The idea they concocted was to keep their internet operations at arms-length from their existing businesses and run them as completely separate entities – with different offices, separate teams, and individual dedicated warehouses. Tesco.com was run from a different part of Hertfordshire from the core supermarkets operation while Walmart took the radical step in January 2000 to effectively outsource the running of much of Walmart.com to Silicon Valley-based venture capital firm Accel Partners.

By 2001 Walmart had recognised its mistake and bought out the Accel stake and began to work on bringing the channels much closer together. But while Walmart was tentatively experimenting with its online capabilities it was giving up serious ground to Amazon and that remained the case until 2014 when Doug McMillon became CEO. He stipulated that e-commerce was to be a key plank in the long-term strategy for Walmart. This took the fight to Amazon and since then it has closed the gap with its rival. In the past year alone online sales have grown an incredible near-25% and hit more than $150 billion for the first time.

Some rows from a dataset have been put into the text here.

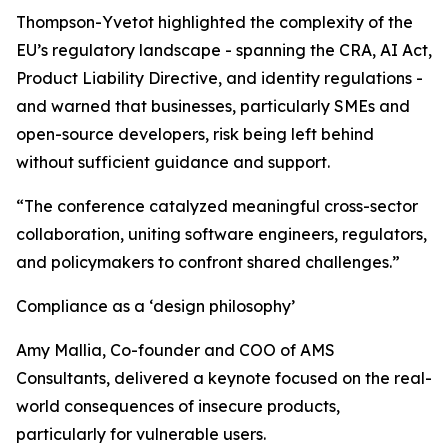
Thompson-Yvetot highlighted the complexity of the
EU’s regulatory landscape - spanning the CRA, AI Act,
Product Liability Directive, and identity regulations -
and warned that businesses, particularly SMEs and
open-source developers, risk being left behind
without sufficient guidance and support.
“The conference catalyzed meaningful cross-sector
collaboration, uniting software engineers, regulators,
and policymakers to confront shared challenges.”
Compliance as a ‘design philosophy’
Amy Mallia, Co-founder and COO of AMS
Consultants, delivered a keynote focused on the real-
world consequences of insecure products,
particularly for vulnerable users.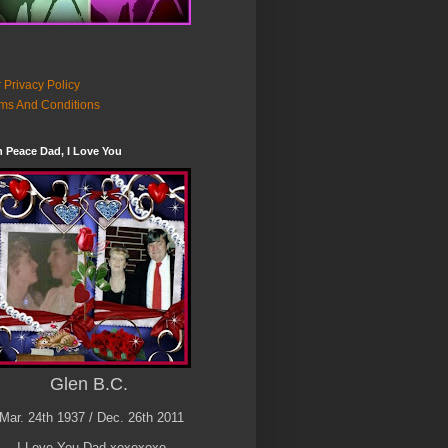
 Privacy Policy
ms And Conditions
n Peace Dad, I Love You
Glen B.C.
Mar. 24th 1937 / Dec. 26th 2011
I Love You Dad xoxoxoxo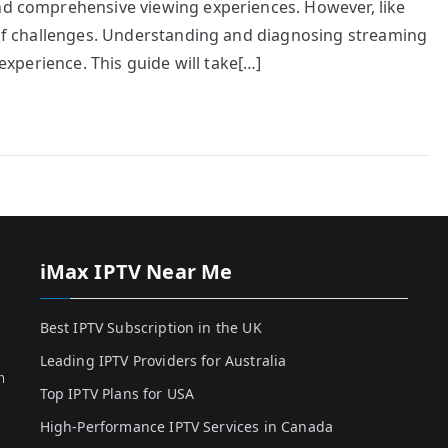
and comprehensive viewing experiences. However, like
t of challenges. Understanding and diagnosing streaming
 experience. This guide will take[…]
iMax IPTV Near Me
Best IPTV Subscription in the UK
Leading IPTV Providers for Australia
h
Top IPTV Plans for USA
High-Performance IPTV Services in Canada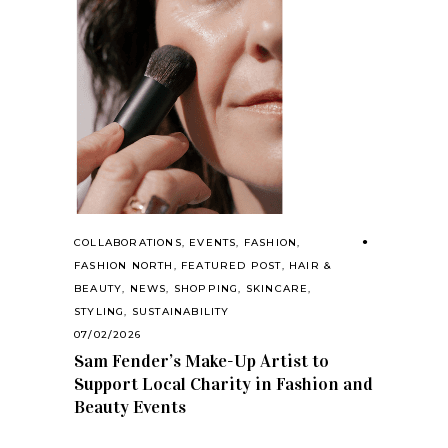
COLLABORATIONS
,
EVENTS
,
FASHION
,
FASHION NORTH
,
FEATURED POST
,
HAIR &
BEAUTY
,
NEWS
,
SHOPPING
,
SKINCARE
,
STYLING
,
SUSTAINABILITY
07/02/2026
Sam Fender’s Make-Up Artist to
Support Local Charity in Fashion and
Beauty Events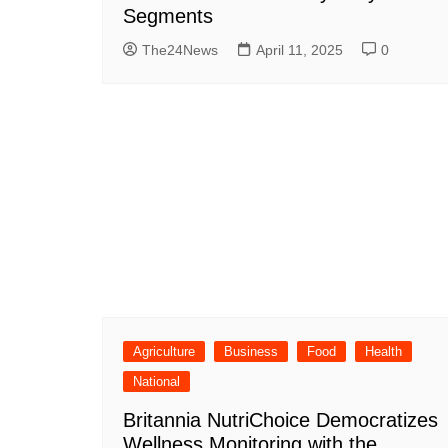
Segments
The24News
April 11, 2025
0
Agriculture
Business
Food
Health
National
Britannia NutriChoice Democratizes
Wellness Monitoring with the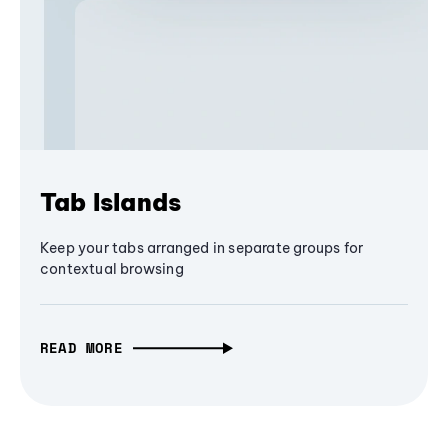
Tab Islands
Keep your tabs arranged in separate groups for
contextual browsing
READ MORE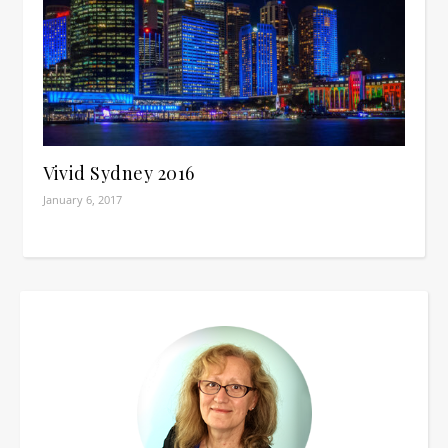
Vivid Sydney 2016
January 6, 2017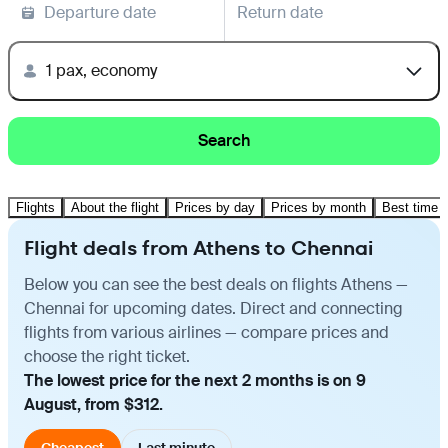
Departure date
Return date
1 pax, economy
Search
Flights
About the flight
Prices by day
Prices by month
Best time t
Flight deals from Athens to Chennai
Below you can see the best deals on flights Athens —
Chennai for upcoming dates. Direct and connecting
flights from various airlines — compare prices and
choose the right ticket.
The lowest price for the next 2 months is on 9
August, from $312.
Cheapest
Last minute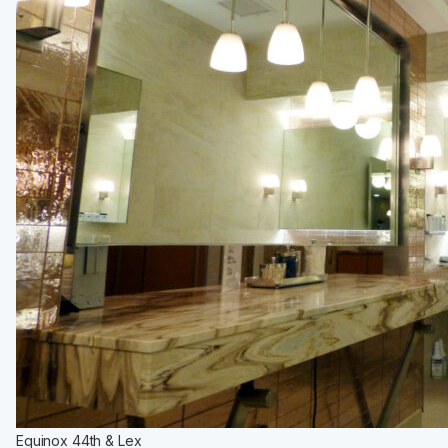
Equinox 44th & Lex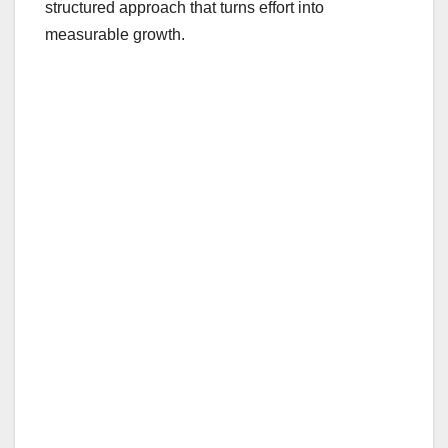
structured approach that turns effort into
measurable growth.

Within this quick-commerce rose 60%.

A sign of intent was the recent installation of John Furner as the replacement for McMillon who is expected to drive the business through the next AI-drive transformation with agentic AI playing a starring role. Helping him are three recently-promoted executives to its senior team that includes two who previously worked at Amazon.

Further reflecting the company’s digital focus was the move my Walmart late last year to shift its market listing from the New York Stock Exchange (NYSE) to the Nasdaq, which is the home of most of the big US technology companies. During its time on the new market the Walmart share price has been on an upward trajectory and sits at around the $1 trillion mark that puts it in the company of the highly valued tech firms, which is pretty impressive for a retailer dealing in shifting physical goods around.

Tesco will be hoping to follow its US counterpart in continuing to build out its digital capabilities that place it in a comparatively strong position to the online-only specialists including the mighty Amazon and its rival grocers. Its share price certainly reflects the progress made to date and the prospects of further growth. It has recently reached its highest market share in over a decade in the UK. This has sent the share price on something of a tear –  that puts both Walmart and Amazon in the shade – as it currently sits near to its 52-week high at close to £5 compared with the low point it hit in April 2026 of £3.10.

The days when the e-commerce divisions sat discreetly away from the core stores businesses are long gone and it is now the digital capabilities at retailers that are driving all parts of these organisations.